> ОТРЫВОК ТЕКСТА:
Почему николай 2 отказался от престола в пользу брата
1917. Живая история — совместный проект журнала «Фома» и радио «Вера», посвященный столетию революционных событий.
В течение этого года мы будем говорить о событиях, которые имели место в России сто лет назад – в 1917 году. Попытаемся понять мотивации людей и разобраться в цепочке событий, которые привели, как писали раньше в учебниках, от Февраля к Октябрю.
Слушать:
Читать:
– 2 марта, по старому стилю, 1917 года император Николай подписал акт об отречении от престола за себя и своего сына цесаревича Алексия в пользу своего брата – великого князя Михаила Александровича. За этим событием последовал и отказ от престола великого князя. Так Россия осталась без монархии.
Предшествовала этому Февральская революция, которая в те дни еще не приблизилась к стадии русского бунта «бессмысленного и беспощадного», но которая очень скоро в него превратится.
Какое значение в этом контексте имело отречение императора и отказ от престола великого князя. Почему они пошли на этот шаг?
Поговорим об этом с доктором исторических наук Василием Цветковым, профессором Московского педагогического государственного университета и постоянным автором журнала «Живая история».
– Добрый вечер, Василий Жанович.
– Здравствуйте.
– Когда мы говорим про отречение императора Николая, то в голове сразу возникает масса аспектов. Во-первых, насколько это было решение эмоциональное и насколько оно было рациональное? Во-вторых, была ли в этой ситуации какая-то альтернатива? Как Вы думаете, можно ли было избежать тех трагических событий, которые были в России на протяжении всего 17-го года?
– Вы задали очень актуальный вопрос, потому что действительно сейчас, когда идет много разговоров о причинах Февраля 17-го года, как раз говорится, что можно было бы избежать этой трагедии. Но, с другой стороны, мы ни в коем случае не должны забывать, что отречение стало результатом, а не причиной тех событий. Ведь революционные события начались раньше, и мы должны об этом помнить, когда мы говорим о феврале-марте 17-го. Это и хлебные беспорядки, и бунты в Петрограде, начинавшиеся 14-15 и продолжавшиеся 23 февраля, и инициатива создания временного комитета Государственной Думы – Временного правительства, одновременно с ним совета рабочих и солдатских депутатов, то есть фактически вся власть в столице переходит к этим двум структурам.

> ИМЕЮЩИЕСЯ ДАННЫЕ:
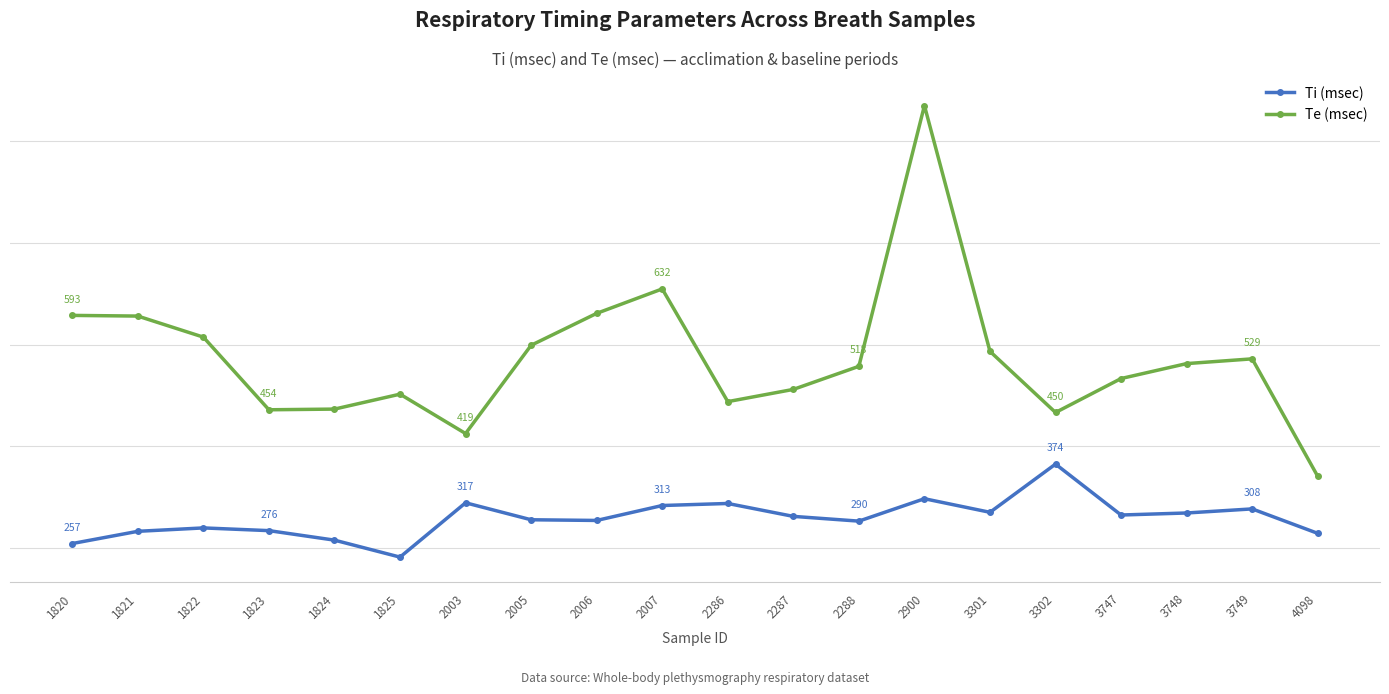

At which category does Ti (msec) reach its first local peak?

1822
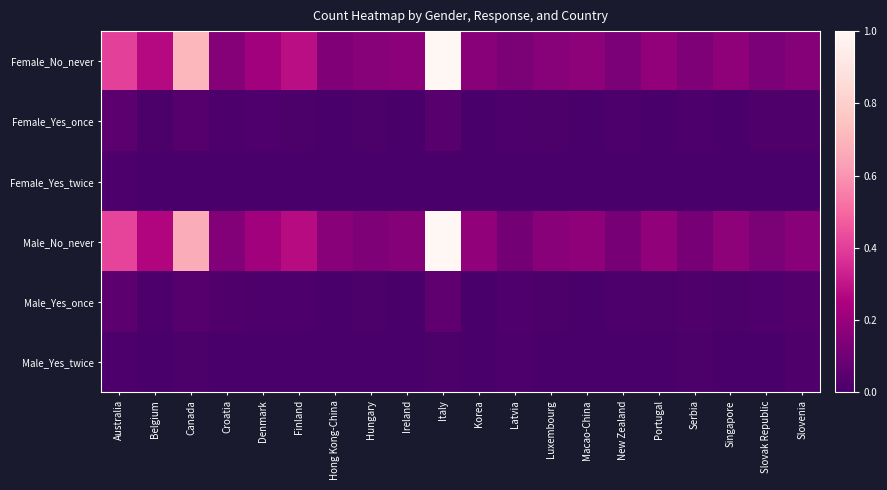

What is the spread (max minus min) of values at Croatia?

0.2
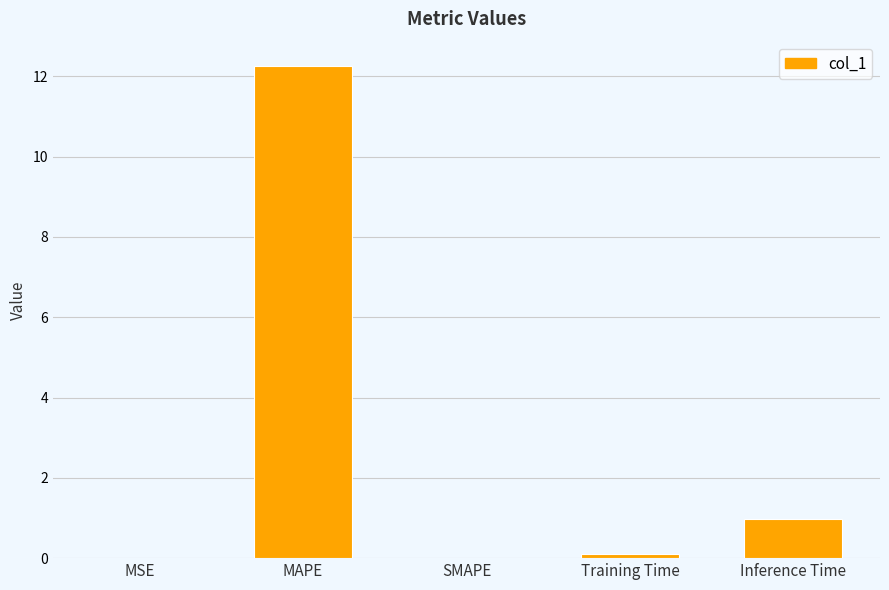

What is the average value?

2.7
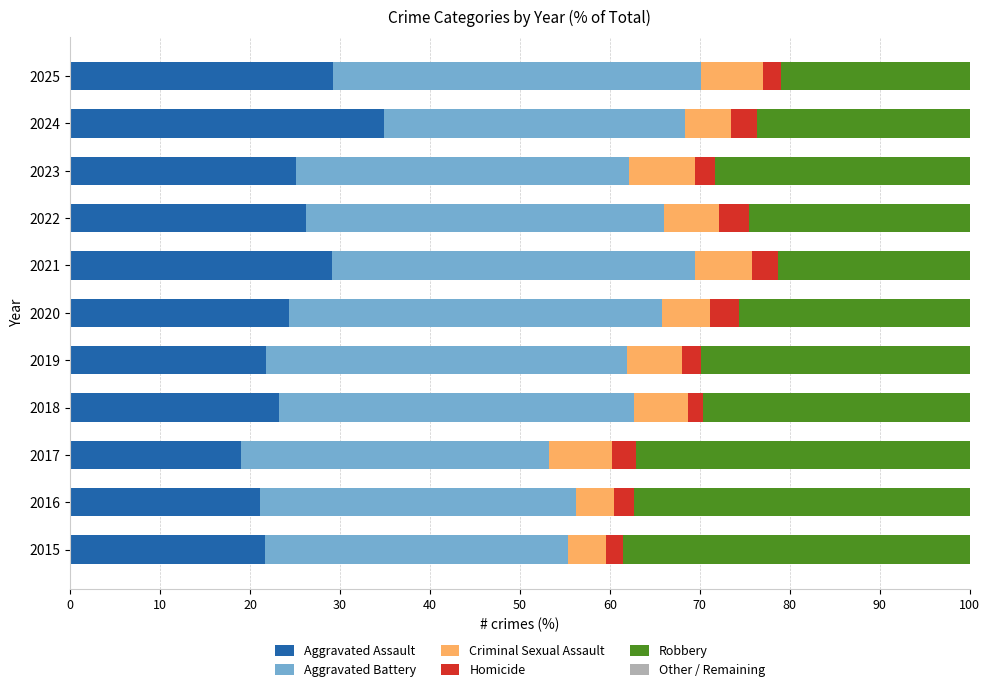

Which category has the highest value in the Aggravated Assault series?

2024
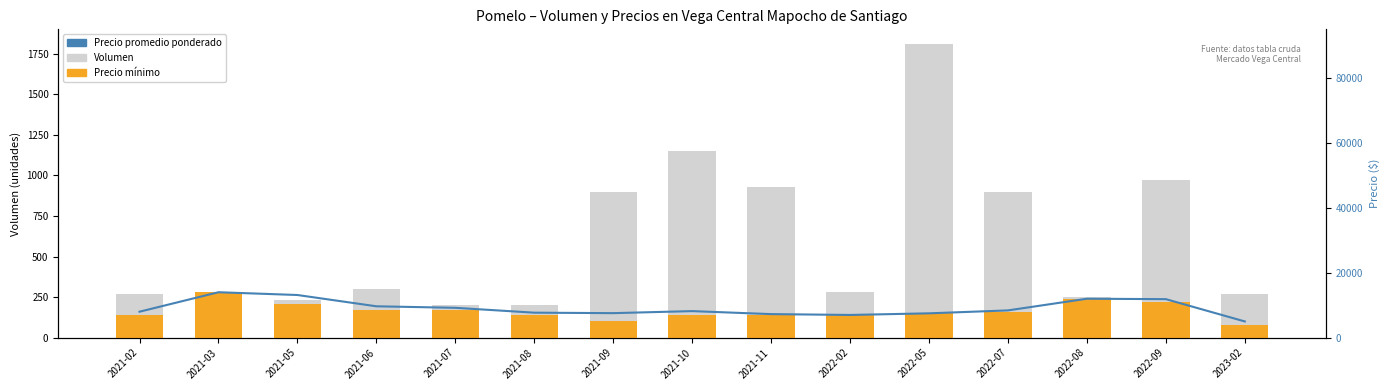

What is the minimum value for Precio mínimo (÷50)?

80.0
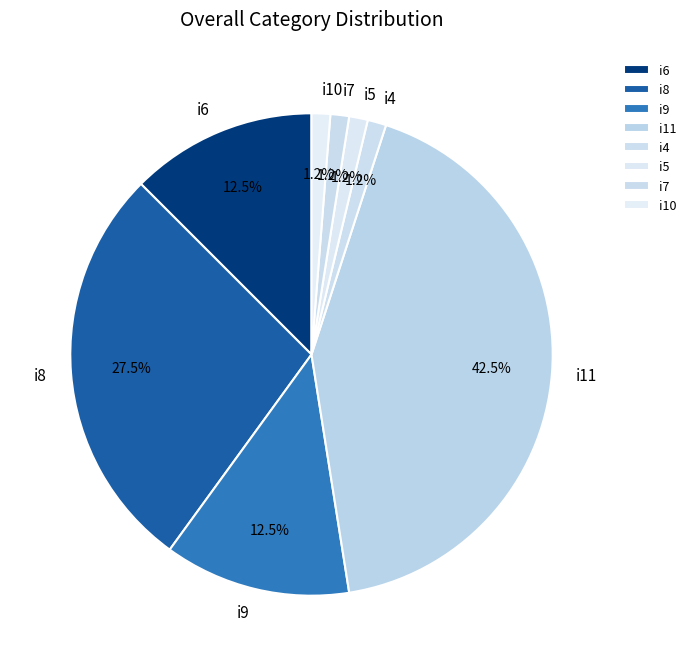

To the nearest percent, what percentage of the pie is i7?

1%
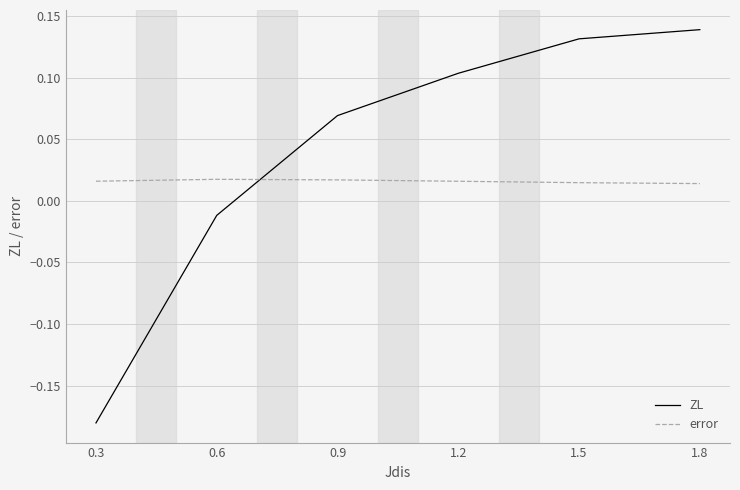

Where is ZL nearest to the value 0?

0.6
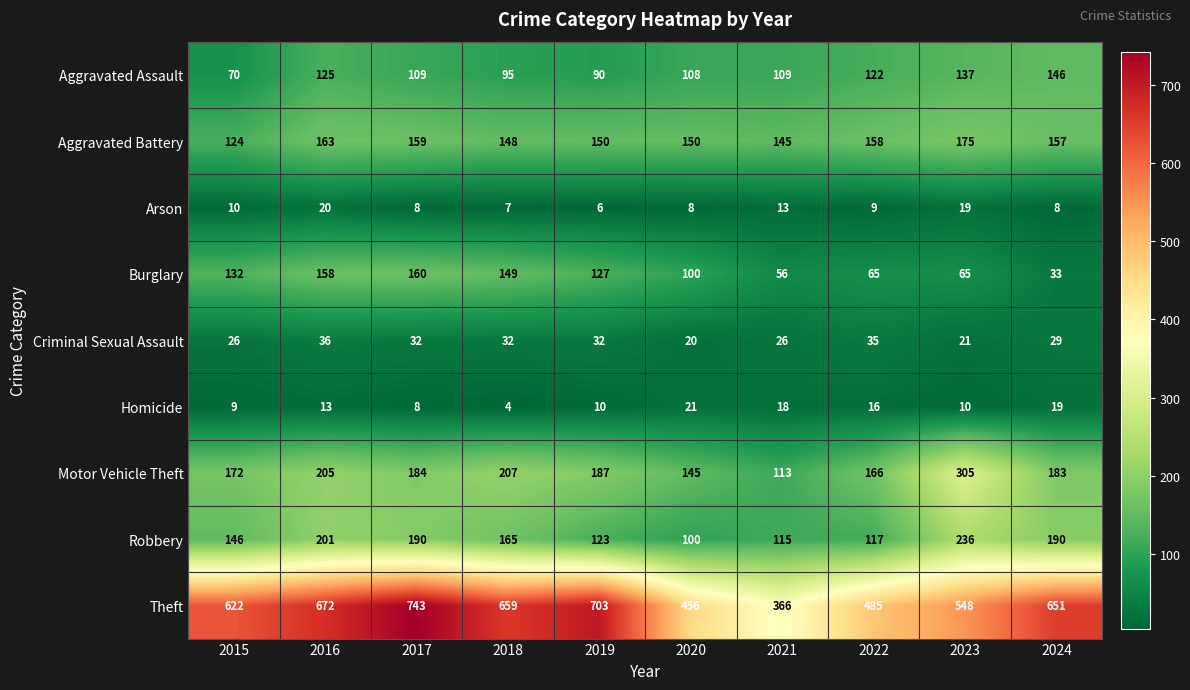

At how many categories does at least one series exceed 581?

6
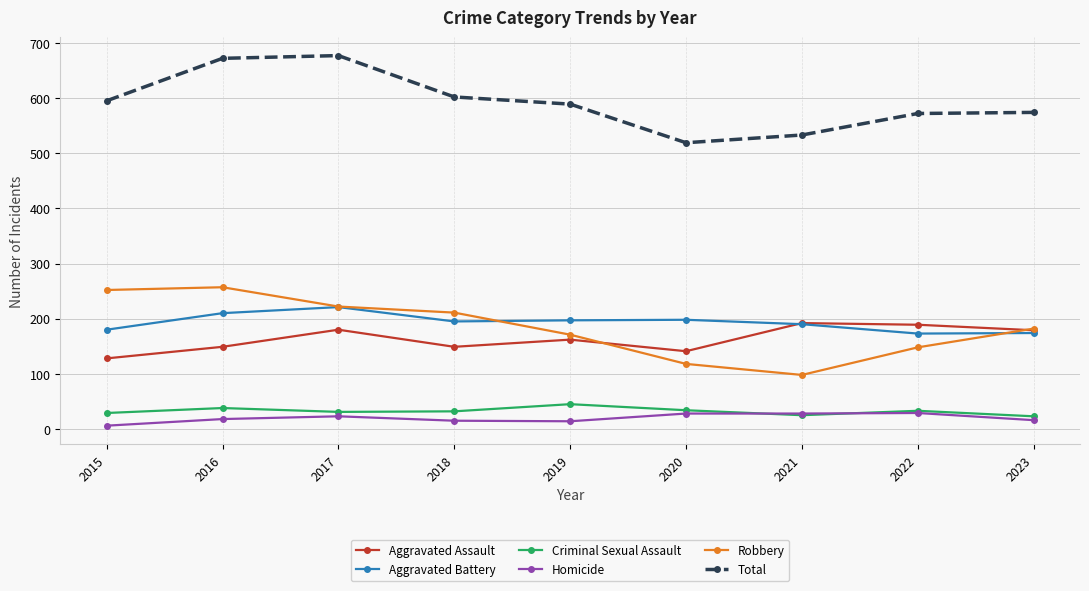

How many lines are shown in the chart?

6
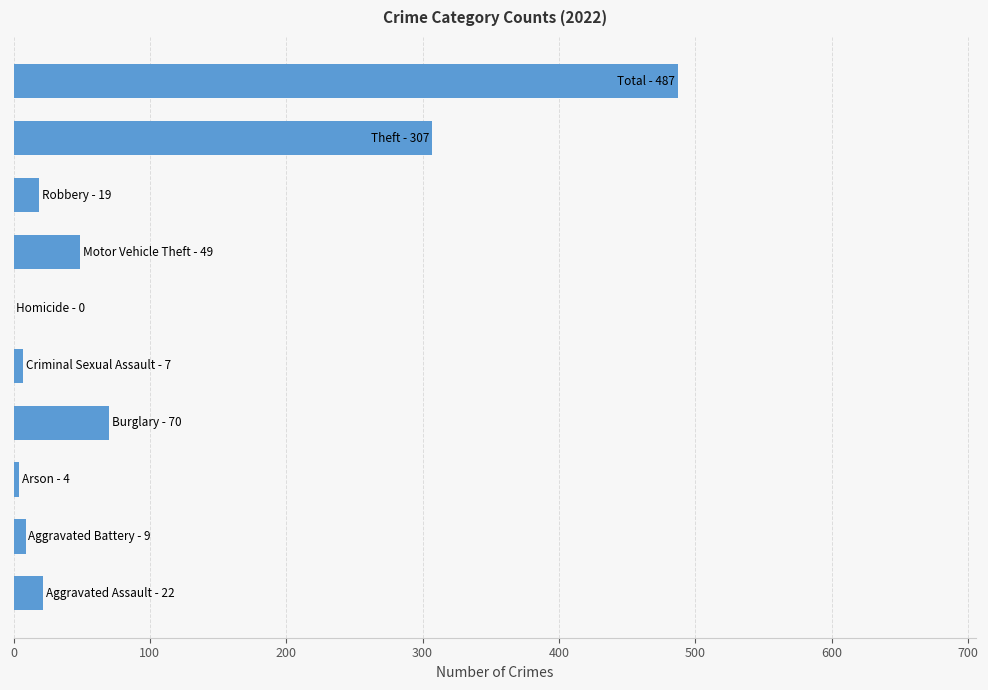

What is the sum of all values?

974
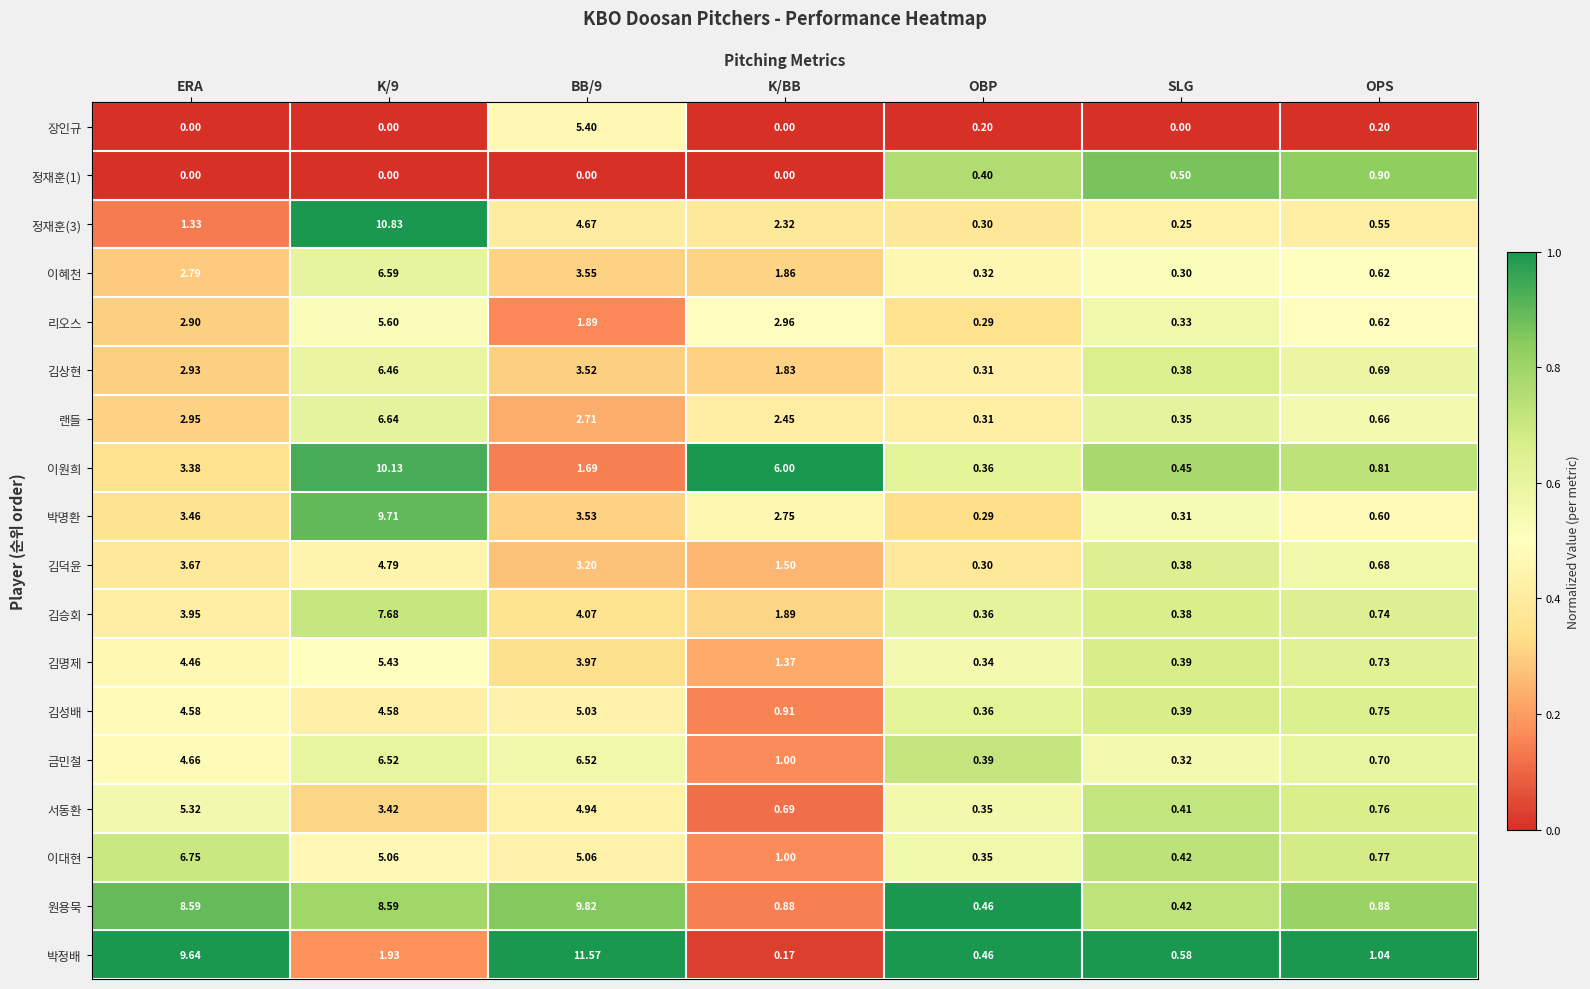

At which label does 김상현 first exceed 1?

ERA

> ЧТО НУЖНО СДЕЛАТЬ: Проверьте по тексту об отречении Николая II, верны ли утверждения: 1. Николай подписал акт об отречении 2 марта 1917 года по старому стилю. 2. Николай отрекся от престола в пользу своего сына Алексия. 3. В тексте отречение названо причиной революционных событий. Для каждого ответьте «да» или «нет» и приведите решающие слова из текста точной цитатой.

> ГОТОВОЕ РЕШЕНИЕ:
1. Да: «2 марта, по старому стилю, 1917 года император Николай подписал акт об отречении от престола».
2. Нет: «за себя и своего сына цесаревича Алексия в пользу своего брата – великого князя Михаила Александровича».
3. Нет: «отречение стало результатом, а не причиной тех событий».